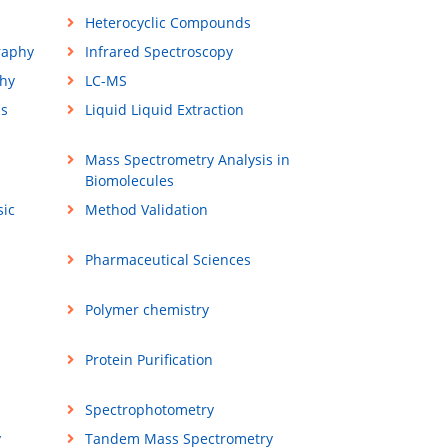
Heterocyclic Compounds
raphy
Infrared Spectroscopy
hy
LC-MS
ss
Liquid Liquid Extraction
Mass Spectrometry Analysis in
Biomolecules
sic
Method Validation
Pharmaceutical Sciences
Polymer chemistry
Protein Purification
Spectrophotometry
y
Tandem Mass Spectrometry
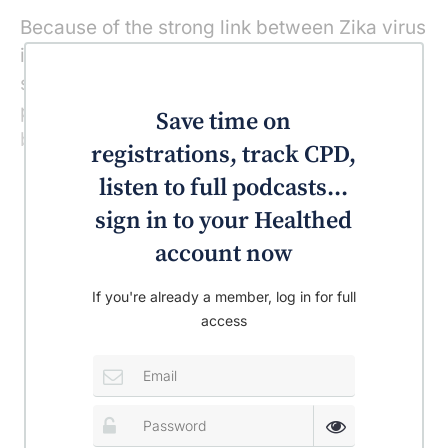
Because of the strong link between Zika virus
infection and severe birth defects, the CDC is
strongly advising against women who are
pregnant or who are even planning on
Save time on
becoming pregnant travelling to the area.
registrations, track CPD,
listen to full podcasts...
sign in to your Healthed
account now
If you're already a member, log in for full
access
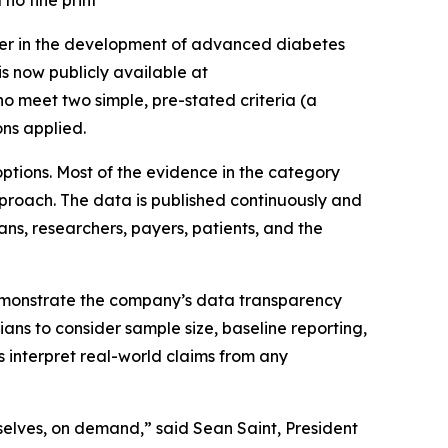
no fine print
der in the development of advanced diabetes
s now publicly available at
o meet two simple, pre-stated criteria (a
ns applied.
options. Most of the evidence in the category
approach. The data is published continuously and
ans, researchers, payers, patients, and the
demonstrate the company’s data transparency
ns to consider sample size, baseline reporting,
s interpret real-world claims from any
mselves, on demand,” said Sean Saint, President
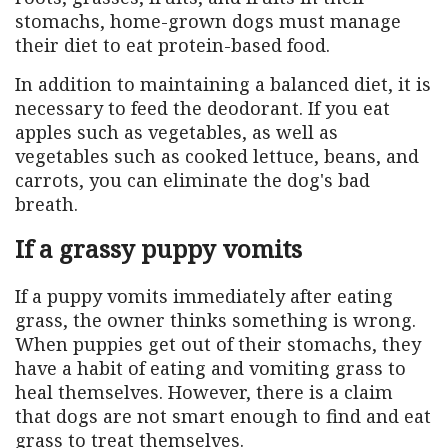
stomachs, home-grown dogs must manage
their diet to eat protein-based food.
In addition to maintaining a balanced diet, it is
necessary to feed the deodorant. If you eat
apples such as vegetables, as well as
vegetables such as cooked lettuce, beans, and
carrots, you can eliminate the dog's bad
breath.
If a grassy puppy vomits
If a puppy vomits immediately after eating
grass, the owner thinks something is wrong.
When puppies get out of their stomachs, they
have a habit of eating and vomiting grass to
heal themselves. However, there is a claim
that dogs are not smart enough to find and eat
grass to treat themselves.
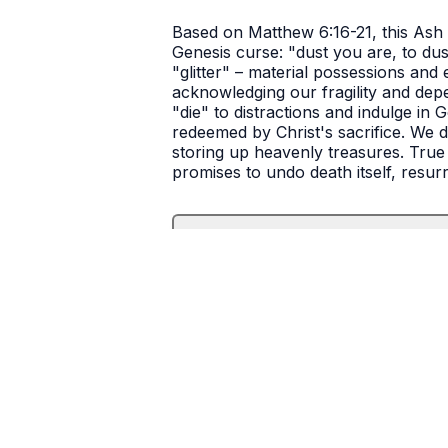
Based on Matthew 6:16-21, this Ash 
Genesis curse: "dust you are, to dust
"glitter" – material possessions and 
acknowledging our fragility and depe
"die" to distractions and indulge in 
redeemed by Christ's sacrifice. We di
storing up heavenly treasures. True 
promises to undo death itself, resur
Transcript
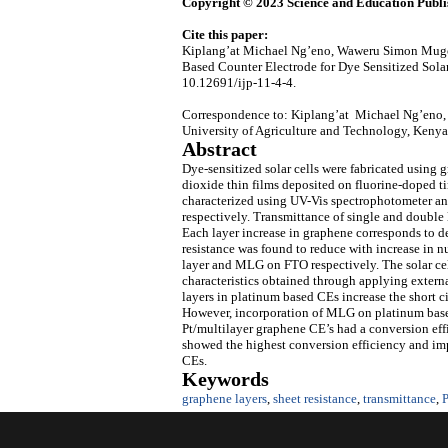
Copyright © 2023 Science and Education Publi
Cite this paper:
Kiplang’at Michael Ng’eno, Waweru Simon Mugo
Based Counter Electrode for Dye Sensitized Sola
10.12691/ijp-11-4-4.
Correspondence to: Kiplang’at Michael Ng’eno, 
University of Agriculture and Technology, Kenya
Abstract
Dye-sensitized solar cells were fabricated using 
dioxide thin films deposited on fluorine-doped t
characterized using UV-Vis spectrophotometer and
respectively. Transmittance of single and double
Each layer increase in graphene corresponds to de
resistance was found to reduce with increase in 
layer and MLG on FTO respectively. The solar ce
characteristics obtained through applying externa
layers in platinum based CEs increase the short ci
However, incorporation of MLG on platinum based 
Pt/multilayer graphene CE’s had a conversion eff
showed the highest conversion efficiency and im
CEs.
Keywords
graphene layers
,
sheet resistance
,
transmittance
,
P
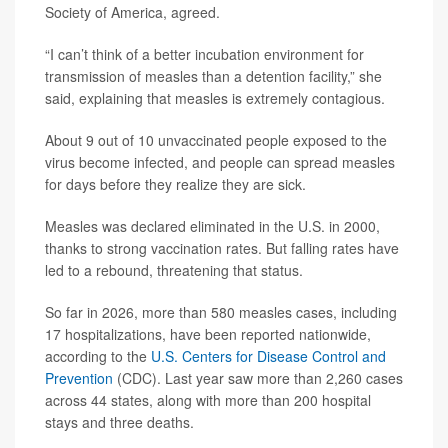
Society of America, agreed.
“I can’t think of a better incubation environment for
transmission of measles than a detention facility,” she
said, explaining that measles is extremely contagious.
About 9 out of 10 unvaccinated people exposed to the
virus become infected, and people can spread measles
for days before they realize they are sick.
Measles was declared eliminated in the U.S. in 2000,
thanks to strong vaccination rates. But falling rates have
led to a rebound, threatening that status.
So far in 2026, more than 580 measles cases, including
17 hospitalizations, have been reported nationwide,
according to the
U.S. Centers for Disease Control and
Prevention
(CDC). Last year saw more than 2,260 cases
across 44 states, along with more than 200 hospital
stays and three deaths.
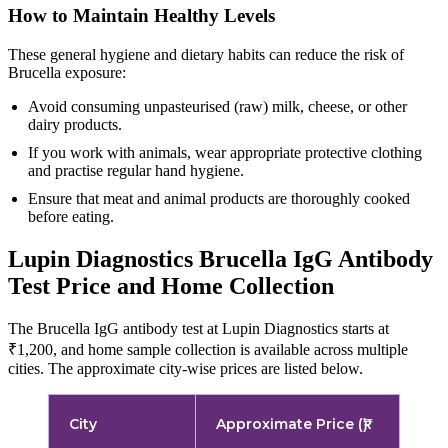
How to Maintain Healthy Levels
These general hygiene and dietary habits can reduce the risk of
Brucella exposure:
Avoid consuming unpasteurised (raw) milk, cheese, or other
dairy products.
If you work with animals, wear appropriate protective clothing
and practise regular hand hygiene.
Ensure that meat and animal products are thoroughly cooked
before eating.
Lupin Diagnostics Brucella IgG Antibody
Test Price and Home Collection
The Brucella IgG antibody test at Lupin Diagnostics starts at
₹1,200, and home sample collection is available across multiple
cities. The approximate city-wise prices are listed below.
City
Approximate Price (₹)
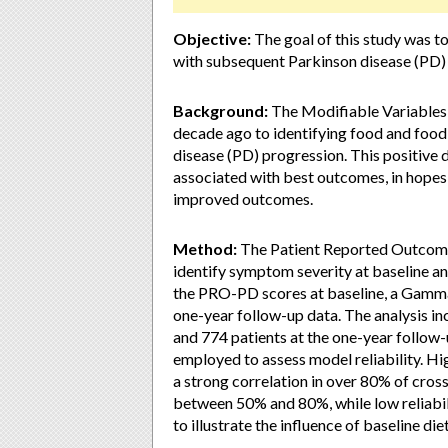
Objective:
The goal of this study was t
with subsequent Parkinson disease (PD)
Background:
The Modifiable Variables 
decade ago to identifying food and food
disease (PD) progression. This positive
associated with best outcomes, in hopes
improved outcomes.
Method:
The Patient Reported Outcomes
identify symptom severity at baseline an
the PRO-PD scores at baseline, a Gamma
one-year follow-up data. The analysis in
and 774 patients at the one-year follow-
employed to assess model reliability. Hig
a strong correlation in over 80% of cros
between 50% and 80%, while low reliabil
to illustrate the influence of baseline di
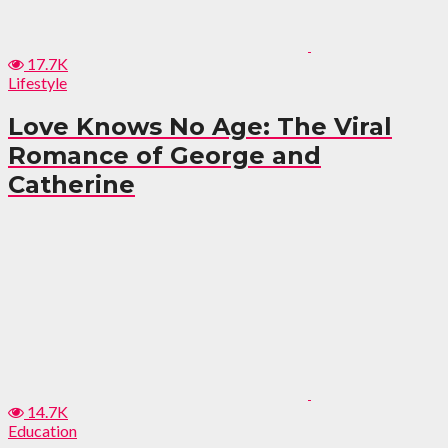
17.7K
Lifestyle
Love Knows No Age: The Viral
Romance of George and
Catherine
14.7K
Education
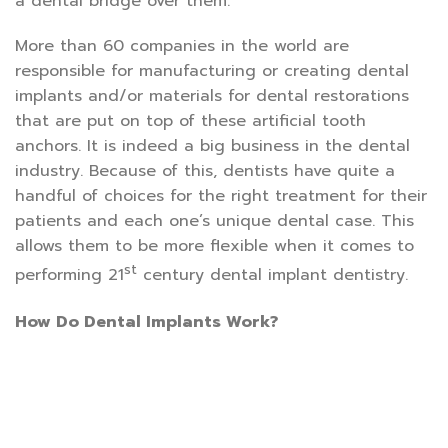
a dental bridge over them.
More than 60 companies in the world are
responsible for manufacturing or creating dental
implants and/or materials for dental restorations
that are put on top of these artificial tooth
anchors. It is indeed a big business in the dental
industry. Because of this, dentists have quite a
handful of choices for the right treatment for their
patients and each one’s unique dental case. This
allows them to be more flexible when it comes to
st
performing 21
century dental implant dentistry.
How Do Dental Implants Work?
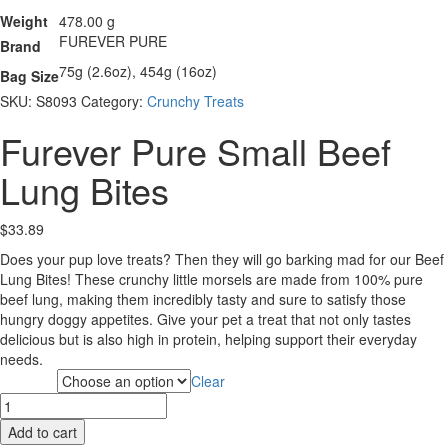
Weight
478.00 g
FUREVER PURE
Brand
75g (2.6oz), 454g (16oz)
Bag Size
SKU:
S8093
Category:
Crunchy Treats
Furever Pure Small Beef
Lung Bites
$
33.89
Does your pup love treats? Then they will go barking mad for our Beef
Lung Bites! These crunchy little morsels are made from 100% pure
beef lung, making them incredibly tasty and sure to satisfy those
hungry doggy appetites. Give your pet a treat that not only tastes
delicious but is also high in protein, helping support their everyday
needs.
Clear
Bag Size
Furever
Pure
Add to cart
Small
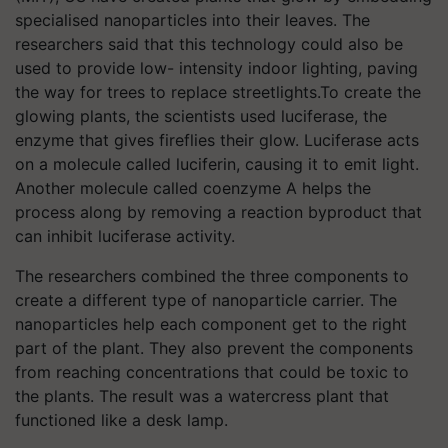
specialised nanoparticles into their leaves. The
researchers said that this technology could also be
used to provide low- intensity indoor lighting, paving
the way for trees to replace streetlights.To create the
glowing plants, the scientists used luciferase, the
enzyme that gives fireflies their glow. Luciferase acts
on a molecule called luciferin, causing it to emit light.
Another molecule called coenzyme A helps the
process along by removing a reaction byproduct that
can inhibit luciferase activity.
The researchers combined the three components to
create a different type of nanoparticle carrier. The
nanoparticles help each component get to the right
part of the plant. They also prevent the components
from reaching concentrations that could be toxic to
the plants. The result was a watercress plant that
functioned like a desk lamp.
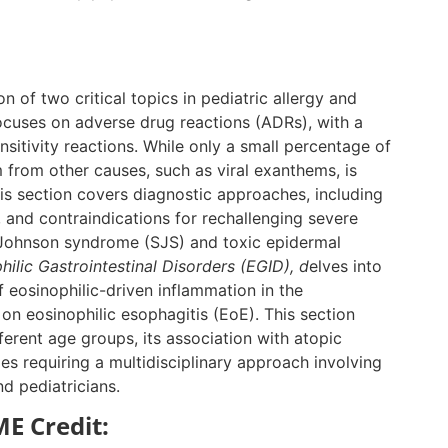
n of two critical topics in pediatric allergy and
focuses on adverse drug reactions (ADRs), with a
itivity reactions. While only a small percentage of
m from other causes, such as viral exanthems, is
This section covers diagnostic approaches, including
, and contraindications for rechallenging severe
-Johnson syndrome (SJS) and toxic epidermal
ilic Gastrointestinal Disorders (EGID), d
elves into
 eosinophilic-driven inflammation in the
 on eosinophilic esophagitis (EoE). This section
fferent age groups, its association with atopic
s requiring a multidisciplinary approach involving
nd pediatricians.
E Credit:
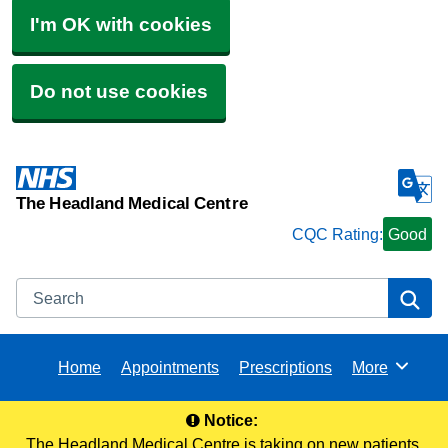
I'm OK with cookies
Do not use cookies
The Headland Medical Centre
CQC Rating:
Good
Search
Se
Home
Appointments
Prescriptions
More
Browse
Notice:
The Headland Medical Centre is taking on new patients.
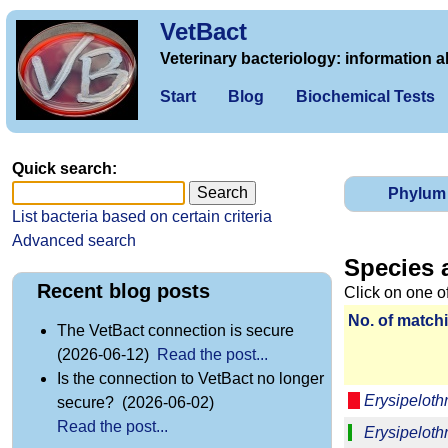
VetBact
Veterinary bacteriology: information a
Start
Blog
Biochemical Tests
Quick search:
Phylum
List bacteria based on certain criteria
Advanced search
Species 
Recent blog posts
Click on one o
No. of matchi
The VetBact connection is secure
(2026-06-12)
Read the post...
Is the connection to VetBact no longer
Erysipeloth
secure? (2026-06-02)
Read the post...
Erysipelothr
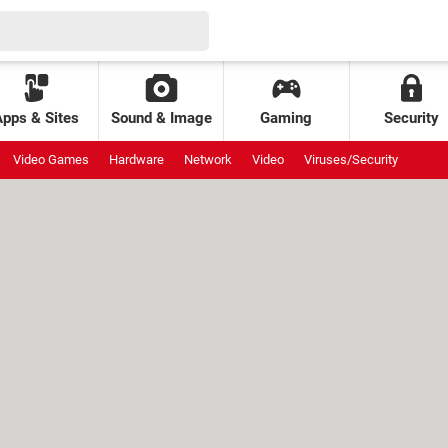
Apps & Sites
Sound & Image
Gaming
Security
Video Games
Hardware
Network
Video
Viruses/Security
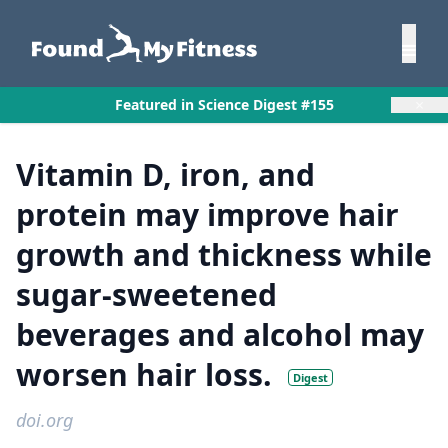
×
Featured in Science Digest #155
Vitamin D, iron, and
protein may improve hair
growth and thickness while
sugar-sweetened
beverages and alcohol may
worsen hair loss.
Digest
doi.org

◇ ◇ ◇ ◇ ◇

• _About this task_:
Of the lines above, output exactly those from the line bearing "their diet to eat protein-based food." through the line bearing "If a puppy vomits immediately after eating", inclusive.

• _Answer to the exercise_:
their diet to eat protein-based food.
In addition to maintaining a balanced diet, it is
necessary to feed the deodorant. If you eat
apples such as vegetables, as well as
vegetables such as cooked lettuce, beans, and
carrots, you can eliminate the dog's bad
breath.
If a grassy puppy vomits
If a puppy vomits immediately after eating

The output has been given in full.